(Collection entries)
* * * *

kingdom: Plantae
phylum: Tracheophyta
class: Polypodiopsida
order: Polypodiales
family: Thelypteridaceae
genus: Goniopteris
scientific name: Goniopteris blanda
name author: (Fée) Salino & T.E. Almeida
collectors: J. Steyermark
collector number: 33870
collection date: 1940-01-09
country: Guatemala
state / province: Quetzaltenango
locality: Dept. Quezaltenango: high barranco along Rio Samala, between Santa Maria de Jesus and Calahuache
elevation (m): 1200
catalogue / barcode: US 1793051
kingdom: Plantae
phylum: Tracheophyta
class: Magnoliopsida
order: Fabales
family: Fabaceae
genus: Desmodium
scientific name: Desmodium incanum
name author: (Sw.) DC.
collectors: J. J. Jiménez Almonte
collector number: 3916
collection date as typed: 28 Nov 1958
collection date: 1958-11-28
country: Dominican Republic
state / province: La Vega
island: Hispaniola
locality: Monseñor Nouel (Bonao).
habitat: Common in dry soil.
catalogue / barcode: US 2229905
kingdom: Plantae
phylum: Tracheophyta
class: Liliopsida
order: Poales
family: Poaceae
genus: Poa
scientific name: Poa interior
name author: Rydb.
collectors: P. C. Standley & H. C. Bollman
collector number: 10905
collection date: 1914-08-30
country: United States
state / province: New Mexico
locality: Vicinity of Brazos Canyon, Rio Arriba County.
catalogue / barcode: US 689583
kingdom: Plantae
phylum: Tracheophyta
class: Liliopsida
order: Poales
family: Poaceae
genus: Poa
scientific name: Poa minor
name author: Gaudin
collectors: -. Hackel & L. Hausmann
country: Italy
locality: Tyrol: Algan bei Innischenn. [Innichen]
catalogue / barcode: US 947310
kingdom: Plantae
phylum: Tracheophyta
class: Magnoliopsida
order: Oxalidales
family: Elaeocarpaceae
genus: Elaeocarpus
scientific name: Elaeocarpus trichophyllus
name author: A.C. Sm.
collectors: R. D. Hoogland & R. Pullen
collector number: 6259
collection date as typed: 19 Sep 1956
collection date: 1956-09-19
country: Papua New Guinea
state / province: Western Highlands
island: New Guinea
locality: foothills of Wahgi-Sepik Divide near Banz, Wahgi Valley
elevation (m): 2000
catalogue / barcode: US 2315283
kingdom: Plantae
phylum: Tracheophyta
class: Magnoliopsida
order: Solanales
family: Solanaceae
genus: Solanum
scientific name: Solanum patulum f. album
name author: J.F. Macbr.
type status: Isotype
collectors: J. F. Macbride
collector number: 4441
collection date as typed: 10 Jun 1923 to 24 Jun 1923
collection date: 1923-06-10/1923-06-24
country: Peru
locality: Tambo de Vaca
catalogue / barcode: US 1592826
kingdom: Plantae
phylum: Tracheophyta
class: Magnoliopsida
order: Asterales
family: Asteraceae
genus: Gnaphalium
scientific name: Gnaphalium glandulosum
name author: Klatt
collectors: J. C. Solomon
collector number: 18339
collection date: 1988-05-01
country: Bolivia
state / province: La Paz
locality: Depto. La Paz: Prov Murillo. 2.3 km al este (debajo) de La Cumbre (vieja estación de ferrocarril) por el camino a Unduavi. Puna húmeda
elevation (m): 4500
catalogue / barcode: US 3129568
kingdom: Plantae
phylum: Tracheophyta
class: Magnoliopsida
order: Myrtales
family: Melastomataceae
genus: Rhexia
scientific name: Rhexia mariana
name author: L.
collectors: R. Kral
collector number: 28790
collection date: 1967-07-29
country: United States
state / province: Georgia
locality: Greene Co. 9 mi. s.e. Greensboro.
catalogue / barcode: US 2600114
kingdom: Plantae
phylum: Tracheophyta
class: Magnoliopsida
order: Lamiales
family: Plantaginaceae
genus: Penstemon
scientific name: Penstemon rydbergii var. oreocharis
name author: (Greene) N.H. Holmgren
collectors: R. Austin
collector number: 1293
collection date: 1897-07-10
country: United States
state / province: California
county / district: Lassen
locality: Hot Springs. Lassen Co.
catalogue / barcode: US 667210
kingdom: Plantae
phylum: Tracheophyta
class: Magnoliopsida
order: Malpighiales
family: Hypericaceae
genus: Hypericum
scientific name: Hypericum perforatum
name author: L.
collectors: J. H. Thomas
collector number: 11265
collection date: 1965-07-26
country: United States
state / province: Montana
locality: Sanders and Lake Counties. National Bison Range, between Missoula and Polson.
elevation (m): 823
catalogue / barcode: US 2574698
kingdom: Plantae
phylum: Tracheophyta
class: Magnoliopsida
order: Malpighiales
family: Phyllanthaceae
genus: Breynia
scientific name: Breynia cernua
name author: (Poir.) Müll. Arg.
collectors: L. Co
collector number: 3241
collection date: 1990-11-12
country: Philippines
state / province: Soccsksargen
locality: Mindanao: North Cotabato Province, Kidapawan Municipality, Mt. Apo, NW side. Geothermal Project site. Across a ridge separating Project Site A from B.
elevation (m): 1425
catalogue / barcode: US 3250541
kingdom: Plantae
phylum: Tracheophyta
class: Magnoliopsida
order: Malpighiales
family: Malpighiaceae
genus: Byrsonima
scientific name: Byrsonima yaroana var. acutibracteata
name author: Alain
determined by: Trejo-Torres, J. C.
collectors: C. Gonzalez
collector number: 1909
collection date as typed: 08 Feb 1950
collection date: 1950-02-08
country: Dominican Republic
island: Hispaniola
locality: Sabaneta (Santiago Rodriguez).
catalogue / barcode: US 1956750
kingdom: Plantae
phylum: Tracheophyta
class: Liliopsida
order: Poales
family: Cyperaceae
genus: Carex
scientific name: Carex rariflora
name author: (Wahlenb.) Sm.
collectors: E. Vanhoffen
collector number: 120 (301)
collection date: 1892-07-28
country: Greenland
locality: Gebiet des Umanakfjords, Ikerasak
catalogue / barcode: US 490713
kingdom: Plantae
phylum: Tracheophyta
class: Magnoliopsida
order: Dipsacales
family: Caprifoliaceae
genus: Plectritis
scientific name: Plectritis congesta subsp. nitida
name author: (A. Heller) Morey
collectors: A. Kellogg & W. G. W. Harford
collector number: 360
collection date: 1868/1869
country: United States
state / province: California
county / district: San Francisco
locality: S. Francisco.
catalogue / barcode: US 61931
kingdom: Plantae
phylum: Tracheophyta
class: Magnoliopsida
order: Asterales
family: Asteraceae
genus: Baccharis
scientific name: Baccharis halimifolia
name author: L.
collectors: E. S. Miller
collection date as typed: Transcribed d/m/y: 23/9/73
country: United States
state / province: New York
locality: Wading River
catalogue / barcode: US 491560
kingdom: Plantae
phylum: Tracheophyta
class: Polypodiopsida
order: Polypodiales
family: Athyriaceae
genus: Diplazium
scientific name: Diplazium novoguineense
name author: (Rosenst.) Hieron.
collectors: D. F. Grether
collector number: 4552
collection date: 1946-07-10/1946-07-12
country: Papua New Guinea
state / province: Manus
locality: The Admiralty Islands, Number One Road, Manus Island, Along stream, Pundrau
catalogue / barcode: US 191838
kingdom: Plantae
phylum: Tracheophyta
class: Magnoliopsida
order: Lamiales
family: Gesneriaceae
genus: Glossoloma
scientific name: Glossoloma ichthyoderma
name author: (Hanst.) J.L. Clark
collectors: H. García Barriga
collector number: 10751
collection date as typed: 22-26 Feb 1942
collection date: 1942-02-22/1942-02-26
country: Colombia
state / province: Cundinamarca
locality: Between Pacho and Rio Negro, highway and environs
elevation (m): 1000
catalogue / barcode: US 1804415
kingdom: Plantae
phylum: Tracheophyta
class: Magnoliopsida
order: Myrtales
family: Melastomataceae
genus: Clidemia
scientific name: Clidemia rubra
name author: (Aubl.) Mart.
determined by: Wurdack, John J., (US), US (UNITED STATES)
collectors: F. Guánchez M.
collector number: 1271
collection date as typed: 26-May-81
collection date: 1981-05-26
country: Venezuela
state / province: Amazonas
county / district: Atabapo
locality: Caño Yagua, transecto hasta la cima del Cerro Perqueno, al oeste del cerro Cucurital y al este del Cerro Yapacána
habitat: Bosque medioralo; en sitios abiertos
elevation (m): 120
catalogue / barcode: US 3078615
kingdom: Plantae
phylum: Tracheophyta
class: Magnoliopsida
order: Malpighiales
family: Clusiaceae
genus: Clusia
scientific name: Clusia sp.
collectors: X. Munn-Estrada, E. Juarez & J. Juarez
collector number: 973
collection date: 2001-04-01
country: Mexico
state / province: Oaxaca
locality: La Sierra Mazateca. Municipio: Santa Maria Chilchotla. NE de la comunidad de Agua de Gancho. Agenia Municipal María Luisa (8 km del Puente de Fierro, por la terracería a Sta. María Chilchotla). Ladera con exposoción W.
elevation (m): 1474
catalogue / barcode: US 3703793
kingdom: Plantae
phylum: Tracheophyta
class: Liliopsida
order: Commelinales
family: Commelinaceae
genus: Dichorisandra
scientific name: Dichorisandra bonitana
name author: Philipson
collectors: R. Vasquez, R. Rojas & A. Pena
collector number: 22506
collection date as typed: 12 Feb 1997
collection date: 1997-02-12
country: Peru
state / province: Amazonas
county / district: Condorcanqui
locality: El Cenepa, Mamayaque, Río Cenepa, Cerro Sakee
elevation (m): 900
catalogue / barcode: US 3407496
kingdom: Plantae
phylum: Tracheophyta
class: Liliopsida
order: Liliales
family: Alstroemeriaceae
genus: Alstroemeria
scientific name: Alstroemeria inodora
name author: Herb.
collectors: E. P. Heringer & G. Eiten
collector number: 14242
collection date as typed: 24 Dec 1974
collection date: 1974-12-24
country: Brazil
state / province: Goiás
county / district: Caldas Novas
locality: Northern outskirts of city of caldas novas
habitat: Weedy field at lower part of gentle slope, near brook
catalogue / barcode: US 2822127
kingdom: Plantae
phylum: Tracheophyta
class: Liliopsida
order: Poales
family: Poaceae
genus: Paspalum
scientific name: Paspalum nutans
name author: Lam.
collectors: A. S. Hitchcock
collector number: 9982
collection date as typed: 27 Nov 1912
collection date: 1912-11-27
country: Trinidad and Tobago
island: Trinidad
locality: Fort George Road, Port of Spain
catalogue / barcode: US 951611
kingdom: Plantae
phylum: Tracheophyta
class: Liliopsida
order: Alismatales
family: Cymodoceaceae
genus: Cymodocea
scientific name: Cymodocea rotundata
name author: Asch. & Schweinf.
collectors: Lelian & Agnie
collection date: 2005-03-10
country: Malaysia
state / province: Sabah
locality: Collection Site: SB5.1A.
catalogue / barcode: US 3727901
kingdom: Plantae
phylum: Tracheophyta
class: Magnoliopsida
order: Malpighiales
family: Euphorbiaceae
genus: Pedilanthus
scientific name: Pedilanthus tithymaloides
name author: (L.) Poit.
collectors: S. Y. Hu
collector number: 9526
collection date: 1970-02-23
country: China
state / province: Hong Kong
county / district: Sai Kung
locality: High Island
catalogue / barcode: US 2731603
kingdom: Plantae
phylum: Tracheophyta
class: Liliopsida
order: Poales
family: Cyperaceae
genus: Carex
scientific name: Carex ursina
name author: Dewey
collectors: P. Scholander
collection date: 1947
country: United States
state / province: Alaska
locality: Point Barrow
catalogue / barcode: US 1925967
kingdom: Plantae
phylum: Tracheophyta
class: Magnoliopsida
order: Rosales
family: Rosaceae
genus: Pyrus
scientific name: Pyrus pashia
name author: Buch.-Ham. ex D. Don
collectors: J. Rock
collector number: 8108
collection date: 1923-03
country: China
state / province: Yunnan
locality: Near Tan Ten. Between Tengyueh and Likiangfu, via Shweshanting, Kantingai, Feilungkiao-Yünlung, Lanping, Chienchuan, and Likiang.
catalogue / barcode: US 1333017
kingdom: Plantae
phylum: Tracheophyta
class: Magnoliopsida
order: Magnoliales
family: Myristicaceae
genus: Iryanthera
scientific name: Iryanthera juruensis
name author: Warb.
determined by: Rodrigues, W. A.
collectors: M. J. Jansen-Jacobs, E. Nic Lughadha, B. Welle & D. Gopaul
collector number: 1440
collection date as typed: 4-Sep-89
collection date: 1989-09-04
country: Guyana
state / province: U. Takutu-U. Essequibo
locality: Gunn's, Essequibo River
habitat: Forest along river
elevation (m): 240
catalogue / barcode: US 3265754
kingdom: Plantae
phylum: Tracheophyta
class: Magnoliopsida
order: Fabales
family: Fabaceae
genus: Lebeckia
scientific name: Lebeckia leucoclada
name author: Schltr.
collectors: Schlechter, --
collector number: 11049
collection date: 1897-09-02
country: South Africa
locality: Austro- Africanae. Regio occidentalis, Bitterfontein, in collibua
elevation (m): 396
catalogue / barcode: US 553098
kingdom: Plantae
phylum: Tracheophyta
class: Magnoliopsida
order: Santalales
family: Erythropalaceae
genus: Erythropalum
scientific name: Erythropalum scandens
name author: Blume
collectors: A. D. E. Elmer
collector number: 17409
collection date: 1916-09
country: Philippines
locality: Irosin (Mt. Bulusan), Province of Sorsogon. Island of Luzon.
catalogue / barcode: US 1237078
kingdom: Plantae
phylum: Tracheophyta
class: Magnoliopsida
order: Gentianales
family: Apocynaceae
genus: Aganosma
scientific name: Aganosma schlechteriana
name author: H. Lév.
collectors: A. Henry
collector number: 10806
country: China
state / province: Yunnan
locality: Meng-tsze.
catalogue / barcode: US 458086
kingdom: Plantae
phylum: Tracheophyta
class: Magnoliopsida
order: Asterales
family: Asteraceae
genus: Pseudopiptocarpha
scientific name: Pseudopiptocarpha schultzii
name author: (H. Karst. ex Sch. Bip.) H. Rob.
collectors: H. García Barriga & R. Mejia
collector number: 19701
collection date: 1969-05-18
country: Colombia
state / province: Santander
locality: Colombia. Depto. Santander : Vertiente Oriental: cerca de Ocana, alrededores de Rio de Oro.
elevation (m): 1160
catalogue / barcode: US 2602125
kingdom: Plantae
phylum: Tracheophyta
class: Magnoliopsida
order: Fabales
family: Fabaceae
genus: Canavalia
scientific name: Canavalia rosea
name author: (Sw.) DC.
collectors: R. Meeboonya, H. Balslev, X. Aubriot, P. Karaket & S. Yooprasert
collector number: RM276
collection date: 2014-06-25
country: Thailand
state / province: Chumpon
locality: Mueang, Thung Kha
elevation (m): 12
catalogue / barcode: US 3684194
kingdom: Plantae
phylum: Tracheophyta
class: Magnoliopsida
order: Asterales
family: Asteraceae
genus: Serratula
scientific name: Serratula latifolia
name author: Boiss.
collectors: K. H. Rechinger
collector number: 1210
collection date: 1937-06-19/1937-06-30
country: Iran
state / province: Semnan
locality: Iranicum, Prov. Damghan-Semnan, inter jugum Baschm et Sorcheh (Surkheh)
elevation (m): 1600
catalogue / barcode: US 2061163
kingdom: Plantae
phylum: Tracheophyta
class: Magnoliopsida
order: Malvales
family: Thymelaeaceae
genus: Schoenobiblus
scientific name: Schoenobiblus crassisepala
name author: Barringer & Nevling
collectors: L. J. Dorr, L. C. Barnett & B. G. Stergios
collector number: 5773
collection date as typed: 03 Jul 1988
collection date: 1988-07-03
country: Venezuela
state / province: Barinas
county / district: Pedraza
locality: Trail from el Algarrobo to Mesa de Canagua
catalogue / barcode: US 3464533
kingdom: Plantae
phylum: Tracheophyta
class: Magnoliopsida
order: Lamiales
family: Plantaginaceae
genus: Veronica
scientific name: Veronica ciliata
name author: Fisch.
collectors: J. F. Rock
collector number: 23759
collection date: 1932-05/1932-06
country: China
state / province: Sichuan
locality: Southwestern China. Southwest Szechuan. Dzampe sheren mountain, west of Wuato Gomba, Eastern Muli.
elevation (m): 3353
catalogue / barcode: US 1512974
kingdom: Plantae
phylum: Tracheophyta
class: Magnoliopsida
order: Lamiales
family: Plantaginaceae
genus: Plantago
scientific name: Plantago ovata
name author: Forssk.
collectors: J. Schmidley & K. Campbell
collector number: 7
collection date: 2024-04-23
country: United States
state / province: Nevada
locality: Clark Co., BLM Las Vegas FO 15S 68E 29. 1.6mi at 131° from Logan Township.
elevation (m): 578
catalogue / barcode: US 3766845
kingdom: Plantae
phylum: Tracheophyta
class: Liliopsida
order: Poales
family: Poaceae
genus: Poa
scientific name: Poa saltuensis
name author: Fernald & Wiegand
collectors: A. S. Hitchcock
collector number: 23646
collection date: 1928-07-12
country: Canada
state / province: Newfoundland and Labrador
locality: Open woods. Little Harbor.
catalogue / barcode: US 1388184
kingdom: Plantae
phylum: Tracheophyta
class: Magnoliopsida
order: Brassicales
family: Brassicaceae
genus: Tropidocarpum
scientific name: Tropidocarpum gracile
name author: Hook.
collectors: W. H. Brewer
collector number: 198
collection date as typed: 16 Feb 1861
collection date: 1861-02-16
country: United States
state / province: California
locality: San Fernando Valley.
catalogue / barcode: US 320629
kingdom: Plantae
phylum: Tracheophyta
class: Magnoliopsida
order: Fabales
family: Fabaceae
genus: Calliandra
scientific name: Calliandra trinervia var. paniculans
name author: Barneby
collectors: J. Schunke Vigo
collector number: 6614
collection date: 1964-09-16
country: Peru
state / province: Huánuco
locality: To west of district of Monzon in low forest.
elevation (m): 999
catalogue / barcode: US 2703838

* * * *

• _What you should do_: Rewrite only the lines starting at the one containing "name author: (Wahlenb.) Sm." and ending at the one containing "scientific name: Plectritis", replacing "collector number" with "collection number" and leaving all else unchanged.

• _Written reply_:
name author: (Wahlenb.) Sm.
collectors: E. Vanhoffen
collection number: 120 (301)
collection date: 1892-07-28
country: Greenland
locality: Gebiet des Umanakfjords, Ikerasak
catalogue / barcode: US 490713
kingdom: Plantae
phylum: Tracheophyta
class: Magnoliopsida
order: Dipsacales
family: Caprifoliaceae
genus: Plectritis
scientific name: Plectritis congesta subsp. nitida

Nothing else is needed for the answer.